Von Kreativität spricht man gegenwärtig mit ziemlicher Selbstverständlichkeit, leider ohne zu sagen, was damit gemeint sein kann. Nicht nur Künstler, Wissenschaftler, Unternehmer und Werbeagenten werden danach bewertet, wie kreativ sie seien, es waren schon Stellenausschreibungen für Hausmeisterposten zu lesen, die von Kandidaten Kreativität in der Hausverwaltung einforderten.

Wenn das kein banaler Witz sein soll, heißt Kreativität soviel wie „leistungsfähig im Beruf“ oder „anpassungsfähig an neue Situationen“. Wer hingegen Kreativität als Fähigkeit zur erfinderischen Entwicklung von etwas Neuem versteht, sieht sich mit grundsätzlichen Schwierigkeiten konfrontiert. Denn wenn etwas neu ist, lässt es sich noch nicht weiter bestimmen oder erkennen. Wie könnte man also von dem Neuen reden, wenn es etwas Unbestimmtes, Unbekanntes ist?

Da gibt es nur ein sinnvolles Verfahren: Von etwas Neuem lässt sich nur in Bezug auf das Alte, Bekannte, Vertraute, Tradierte sprechen. Man kann geradezu behaupten, neu sei etwas im Sinne von künstlerischer, wissenschaftlicher, unternehmerischer Avantgarde nur, wenn es uns ermöglicht, einen neuen Blick auf das Alte zu richten und damit dem Alten eine neue Gegenwärtigkeit zu geben.

Leider fürchten sich die meisten Menschen vor dieser Anstrengung und zerstören entweder das herausfordernd Neue oder sie leugnen es.
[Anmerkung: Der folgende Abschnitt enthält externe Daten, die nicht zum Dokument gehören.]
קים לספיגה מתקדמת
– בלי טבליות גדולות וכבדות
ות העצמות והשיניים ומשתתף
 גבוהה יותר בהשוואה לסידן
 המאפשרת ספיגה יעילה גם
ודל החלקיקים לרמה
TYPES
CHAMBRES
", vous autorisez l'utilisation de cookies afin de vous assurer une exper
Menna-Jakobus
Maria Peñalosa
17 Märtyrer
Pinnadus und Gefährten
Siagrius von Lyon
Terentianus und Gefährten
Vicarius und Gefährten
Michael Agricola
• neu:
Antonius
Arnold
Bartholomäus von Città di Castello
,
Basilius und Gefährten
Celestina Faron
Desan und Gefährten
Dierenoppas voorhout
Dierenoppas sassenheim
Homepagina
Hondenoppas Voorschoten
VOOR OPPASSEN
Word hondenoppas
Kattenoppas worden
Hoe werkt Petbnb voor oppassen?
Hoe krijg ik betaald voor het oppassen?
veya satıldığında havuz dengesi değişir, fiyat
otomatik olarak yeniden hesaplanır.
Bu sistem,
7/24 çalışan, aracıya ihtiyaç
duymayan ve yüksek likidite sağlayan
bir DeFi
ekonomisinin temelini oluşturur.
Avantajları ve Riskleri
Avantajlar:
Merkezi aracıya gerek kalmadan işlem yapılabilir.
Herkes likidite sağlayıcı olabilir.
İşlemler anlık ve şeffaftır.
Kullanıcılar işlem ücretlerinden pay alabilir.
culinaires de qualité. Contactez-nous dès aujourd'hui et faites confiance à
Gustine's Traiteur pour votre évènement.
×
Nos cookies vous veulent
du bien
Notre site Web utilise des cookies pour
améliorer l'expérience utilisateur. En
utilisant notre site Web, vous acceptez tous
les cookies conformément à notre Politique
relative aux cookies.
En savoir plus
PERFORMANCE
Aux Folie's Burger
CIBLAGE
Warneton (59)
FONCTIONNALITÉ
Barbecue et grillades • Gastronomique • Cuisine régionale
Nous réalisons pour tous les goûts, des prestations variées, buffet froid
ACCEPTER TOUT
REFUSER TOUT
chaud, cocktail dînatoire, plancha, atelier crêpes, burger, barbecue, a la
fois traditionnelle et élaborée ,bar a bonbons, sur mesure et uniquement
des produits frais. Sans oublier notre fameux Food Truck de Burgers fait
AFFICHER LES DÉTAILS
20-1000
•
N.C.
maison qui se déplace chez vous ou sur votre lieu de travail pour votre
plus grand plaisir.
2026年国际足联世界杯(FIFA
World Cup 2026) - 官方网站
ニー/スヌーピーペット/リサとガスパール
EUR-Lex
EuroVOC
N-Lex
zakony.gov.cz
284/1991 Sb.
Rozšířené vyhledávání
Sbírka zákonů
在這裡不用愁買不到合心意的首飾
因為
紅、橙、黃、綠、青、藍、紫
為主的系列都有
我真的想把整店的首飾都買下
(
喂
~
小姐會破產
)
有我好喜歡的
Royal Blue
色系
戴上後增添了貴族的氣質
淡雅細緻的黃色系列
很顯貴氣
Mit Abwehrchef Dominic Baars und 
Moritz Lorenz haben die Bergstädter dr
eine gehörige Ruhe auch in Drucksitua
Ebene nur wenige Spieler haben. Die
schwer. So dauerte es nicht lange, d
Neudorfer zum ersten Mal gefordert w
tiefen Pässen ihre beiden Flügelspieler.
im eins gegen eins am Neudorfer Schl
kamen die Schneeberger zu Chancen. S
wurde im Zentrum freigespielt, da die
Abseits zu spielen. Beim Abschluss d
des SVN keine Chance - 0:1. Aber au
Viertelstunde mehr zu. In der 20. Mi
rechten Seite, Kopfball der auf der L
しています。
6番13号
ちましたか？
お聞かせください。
Beides sind sehr unproduktive Verhaltensweisen gegenüber den Avantgarden. Doch selbst wenn einer oder viele in bilderzerstörerischer Aggression die Zumutungen der Avantgardisten am liebsten verbieten oder in die Bedeutungslosigkeit abschieben wollten, werden noch genügend andere ihren Vorteil daraus ziehen, sich auf das Neue einzulassen. Letztere wissen, dass sich die vermeintlich vertrauten Traditionen nicht von selbst verstehen. Im Laufe ihres Lebens haben sie mehrfach die Erfahrung gemacht, wie sich unser Bild und unsere Einstellung gegenüber Künstlern der Tradition verändert haben. Spätestens mit jeder neuen Generation, also alle 25 Jahre, ändert sich unser Verständnis von sowie unser Interesse für Bach, Brahms oder Mahler respektive Raffael, Rembrandt, Rubens oder Caspar David Friedrich.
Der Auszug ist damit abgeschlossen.